3. Re-validate quotes
The original NER stored a 220-character context window per mention, but only ~62% of those windows actually contain the tagged place. So for each (canonical place, episode, timestamp), we open the original episode JSON and pull a wider ±2-segment window. We reject any appearance where the place name doesn't actually appear in that wider window. That filter validated 101,076 of 109,414 mentions.

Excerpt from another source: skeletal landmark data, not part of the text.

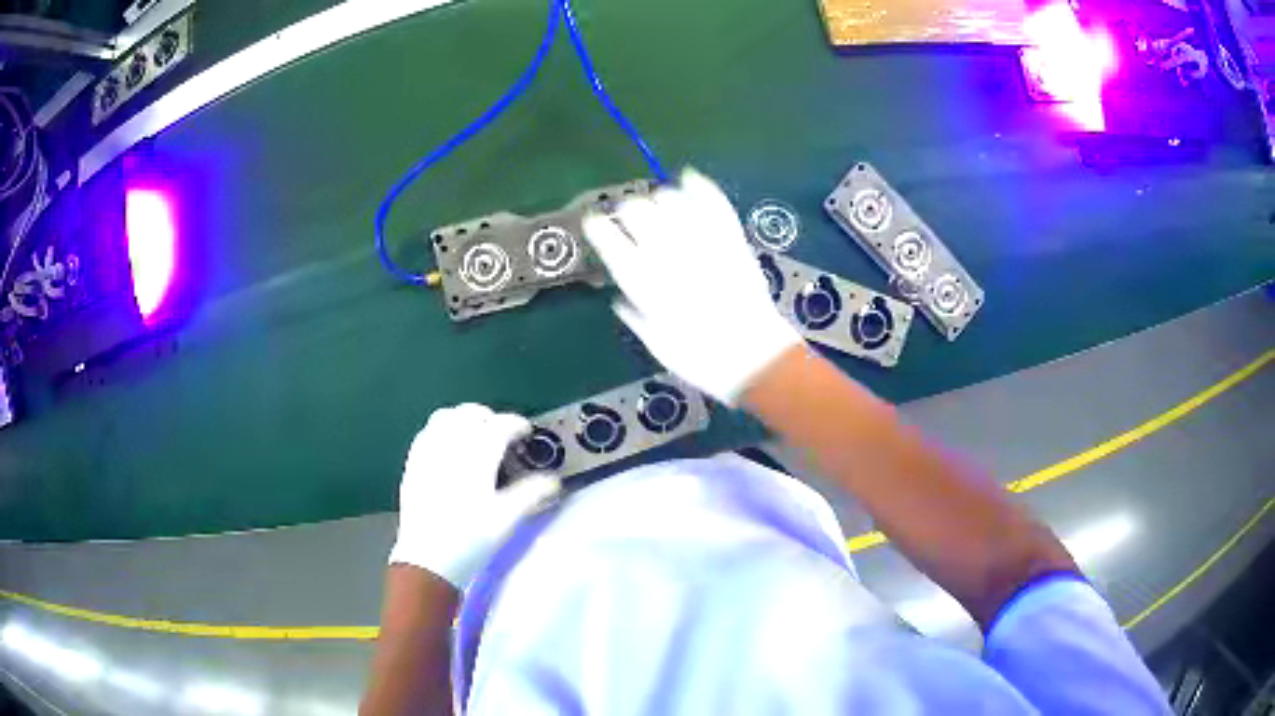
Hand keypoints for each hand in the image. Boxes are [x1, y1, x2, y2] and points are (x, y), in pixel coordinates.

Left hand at [388, 404, 560, 586]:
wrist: (428, 560)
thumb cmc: (471, 540)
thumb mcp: (507, 519)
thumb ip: (531, 494)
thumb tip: (554, 480)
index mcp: (476, 457)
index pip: (499, 426)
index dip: (516, 424)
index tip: (526, 432)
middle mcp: (450, 447)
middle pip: (470, 414)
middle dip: (490, 417)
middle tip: (503, 433)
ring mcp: (427, 453)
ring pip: (445, 417)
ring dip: (464, 418)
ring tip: (475, 435)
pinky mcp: (412, 464)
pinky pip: (427, 432)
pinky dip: (442, 429)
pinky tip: (448, 446)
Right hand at [582, 168, 802, 404]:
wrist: (754, 357)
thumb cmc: (699, 359)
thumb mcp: (655, 344)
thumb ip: (634, 315)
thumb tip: (620, 296)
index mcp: (641, 279)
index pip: (607, 237)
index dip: (597, 227)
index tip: (594, 226)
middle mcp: (666, 251)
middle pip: (635, 209)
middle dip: (626, 211)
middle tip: (628, 220)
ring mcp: (701, 240)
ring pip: (669, 197)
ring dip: (658, 199)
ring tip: (658, 208)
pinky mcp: (731, 237)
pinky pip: (711, 199)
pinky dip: (698, 185)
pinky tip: (688, 178)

4. Rank & pick the lead quote
Each canonical place is scored by log(validated count) × poi-multiplier × specificity-multiplier − rejection-penalty + landmark-bonus. Log-damped count keeps countries from dominating; specificity rewards multi-word names like “Covent Garden” over the one-word “London”. For each entry we then pick the single best validated appearance (longest fact-shaped sentence containing the place name, avoiding ad-read and intro patterns) and extract a single-sentence hook from that window.
5. Manual overrides
Pattern-based auto-drops catch lots of NER noise (acronyms, lowercase common nouns, newspaper suffixes, websites) but a small hand-curated place_overrides.json handles the named exceptions — drops for people that NER caught (Sean Connery, Napoleon, Indiana Jones), coord corrections for famously misgeocoded places (Eiffel Tower in Tennessee, Statue of Liberty in the Philippines), and a short list of fictional/space places that get pulled into the “Fictional & space” toggle.
Numbers
- 1,268 episodes parsed
- 109,414 raw place mentions extracted
- 24,865 canonical place clusters after dedup
- 101,076 mentions validated against a wider transcript window
- 3,391 entries on the live map after auto + manual cleanup
- 96 audited entries shown by default (Show favourites + Recurring)
What's still wrong
Plenty. The geocoder still misplaces some entries (Hamburger → Bremen, Mars → Mars-the-French-village, Natural History Museum → Oxford's rather than London's). The long tail of one-off mentions has unaudited NER survivors (concepts, eras, brands). Some extracted hooks start mid-sentence on episodes where the auto-transcript dropped sentence-final punctuation. Improvements ship as they're spotted.